I was 40 years old when I was first diagnosed with cancer. I had no family history and did not have many of the risk factors associated with breast cancer. I went for a free screening that was advertised during breast cancer awareness month. Shortly after I received the news that cancer was found, I followed with a quick lumpectomy, lymph node surgery and then did my “standard treatment plan” of 6 rounds of chemotherapy. Chemotherapy was every 3 weeks and then 7 ½ weeks of daily radiation treatments. I was a busy wife, mother of 4, and as my husband likes to say, a professional volunteer. I began volunteering for my church and school as well as some community groups. My kids were 8, 12 and 14 at the time of my diagnosis, so I had lots of activity in my life. This cancer was just a bump in my road. I continued with my busy life, adding in some additional volunteer opportunities with the Susan G. Komen Foundation, Young Women’s Breast Cancer Awareness Foundation, Relay for Life, St. Baldrick’s Foundation, and Gilda’s Club.”
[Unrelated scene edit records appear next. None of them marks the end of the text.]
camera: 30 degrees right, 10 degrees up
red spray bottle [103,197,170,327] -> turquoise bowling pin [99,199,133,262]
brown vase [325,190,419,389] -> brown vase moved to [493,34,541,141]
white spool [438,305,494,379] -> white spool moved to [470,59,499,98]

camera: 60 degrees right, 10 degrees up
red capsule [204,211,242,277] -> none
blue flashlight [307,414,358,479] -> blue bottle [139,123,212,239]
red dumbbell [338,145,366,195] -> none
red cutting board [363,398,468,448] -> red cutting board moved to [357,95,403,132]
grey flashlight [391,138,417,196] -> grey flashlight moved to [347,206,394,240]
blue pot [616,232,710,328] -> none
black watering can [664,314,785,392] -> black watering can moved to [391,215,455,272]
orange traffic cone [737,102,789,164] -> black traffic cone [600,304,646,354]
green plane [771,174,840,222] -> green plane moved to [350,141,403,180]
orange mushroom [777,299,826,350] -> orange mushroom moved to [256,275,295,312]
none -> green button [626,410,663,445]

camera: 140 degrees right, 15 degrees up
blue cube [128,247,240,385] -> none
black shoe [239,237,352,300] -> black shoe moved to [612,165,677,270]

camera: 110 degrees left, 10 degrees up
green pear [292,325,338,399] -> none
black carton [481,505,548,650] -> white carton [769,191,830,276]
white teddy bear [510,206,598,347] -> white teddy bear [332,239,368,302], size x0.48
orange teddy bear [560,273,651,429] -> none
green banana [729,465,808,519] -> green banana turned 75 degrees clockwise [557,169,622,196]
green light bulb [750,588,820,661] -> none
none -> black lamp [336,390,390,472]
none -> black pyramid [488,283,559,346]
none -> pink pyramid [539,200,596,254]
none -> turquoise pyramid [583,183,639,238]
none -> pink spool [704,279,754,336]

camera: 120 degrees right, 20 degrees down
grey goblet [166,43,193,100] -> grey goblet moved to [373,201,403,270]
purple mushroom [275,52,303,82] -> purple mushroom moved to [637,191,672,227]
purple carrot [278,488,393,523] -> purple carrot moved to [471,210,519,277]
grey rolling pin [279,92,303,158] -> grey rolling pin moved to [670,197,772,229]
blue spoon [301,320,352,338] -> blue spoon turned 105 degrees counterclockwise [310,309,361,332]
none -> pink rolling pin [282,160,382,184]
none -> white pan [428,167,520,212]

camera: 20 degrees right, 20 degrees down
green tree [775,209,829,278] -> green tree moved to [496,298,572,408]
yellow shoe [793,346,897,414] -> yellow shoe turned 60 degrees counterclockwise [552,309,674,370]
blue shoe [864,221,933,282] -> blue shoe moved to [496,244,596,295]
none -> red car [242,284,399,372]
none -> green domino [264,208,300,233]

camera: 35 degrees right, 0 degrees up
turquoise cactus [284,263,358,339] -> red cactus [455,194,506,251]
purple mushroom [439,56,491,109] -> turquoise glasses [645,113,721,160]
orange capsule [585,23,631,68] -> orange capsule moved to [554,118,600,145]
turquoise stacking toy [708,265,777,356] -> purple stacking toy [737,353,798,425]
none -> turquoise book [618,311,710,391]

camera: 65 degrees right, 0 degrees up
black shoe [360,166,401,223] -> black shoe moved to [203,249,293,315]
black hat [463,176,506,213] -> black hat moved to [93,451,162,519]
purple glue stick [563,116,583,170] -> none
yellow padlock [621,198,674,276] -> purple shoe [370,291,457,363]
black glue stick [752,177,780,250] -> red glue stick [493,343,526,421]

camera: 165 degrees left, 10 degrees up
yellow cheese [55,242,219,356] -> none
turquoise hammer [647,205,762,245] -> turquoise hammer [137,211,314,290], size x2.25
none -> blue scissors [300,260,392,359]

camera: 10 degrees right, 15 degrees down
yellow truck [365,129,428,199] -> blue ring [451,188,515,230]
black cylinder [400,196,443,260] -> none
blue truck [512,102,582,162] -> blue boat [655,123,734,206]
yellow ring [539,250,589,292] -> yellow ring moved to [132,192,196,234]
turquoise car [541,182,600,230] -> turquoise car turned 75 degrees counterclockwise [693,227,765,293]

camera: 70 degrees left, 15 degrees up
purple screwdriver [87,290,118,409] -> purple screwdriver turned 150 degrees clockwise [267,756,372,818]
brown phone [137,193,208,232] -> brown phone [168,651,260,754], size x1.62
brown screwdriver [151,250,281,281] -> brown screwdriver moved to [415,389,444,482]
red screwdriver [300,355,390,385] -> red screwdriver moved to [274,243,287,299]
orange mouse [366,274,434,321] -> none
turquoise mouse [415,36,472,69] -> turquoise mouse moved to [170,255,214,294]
“Three years after my initial diagnosis, my oncologist, husband and I decided to use a different method of screening to make sure everything was normal. In this screening I was found to have stage 4 breast cancer. The doctor found a tumor in my lung which was breast cancer that had traveled to the lungs. My oncologist also had to do a brain MRI. I am very thankful that all of this happened, as a 3 cm tumor was discovered in my brain as well. I had no symptoms at all, the brain tumor was surgically removed and then I started an eleven month weekly chemo journey. After the chemo I continued a supplemental treatment every three weeks for another year and a half. My children were at some pivotal points in their youth – elementary school, middle school and high school. By talking to my children and not being afraid to discuss the cancer, we were able to grow as a family and trust in the care of my doctors. I knew that worrying would not help me to change the cancer diagnosis, and it would just make me feel worse in my day-to-day life.
Instead, I tried to maintain as many normal activities as possible. I was able to chaperone my oldest son’s band trip to New York City and stay as involved in school activities as much as I wanted. I did know that pacing my activities would help me to save my energy for when I needed it. I will not claim that I never had bad days. I was tired a lot, but I had things to live for. My decision to keep life as normal as possible was very good for my children. When I had my recurrence, my kids were stronger individuals and knew that they could ask questions and express frustrations without having to hide their own feelings from me. Getting involved in some support helped all of us. Our Clubhouse in the Pittsburgh area provided a lot of family activities for any families affected by cancer. My own children then gave back in way different ways. My son, Alex started a Cancer Awareness Week at his high school, and finished his senior year by expanding the awareness to all of the elementary schools and middle schools as well as the high school.
My stage 4 diagnosis was 9 years ago now. I have learned a lot from cancer. One thing that I’ve learned was that I should accept help from others. I have always been a pretty independent person, but by accepting help, I was not only receiving but I was giving. People were able to make meals for my family and, drive me to appointments, or just came to visit. These efforts help others because they want to help, but don’t always know how to provide what is needed. I have had some great opportunities because of my cancer diagnoses. I have met Buddy Valastro, been race chair for the Pittsburgh Race for the Cure, honored at Relay for Life, participated in Casting for Recovery and have been asked to speak as a survivor at many different venues. I hope to show others that cancer can be part of your life, but not completely restrict your life.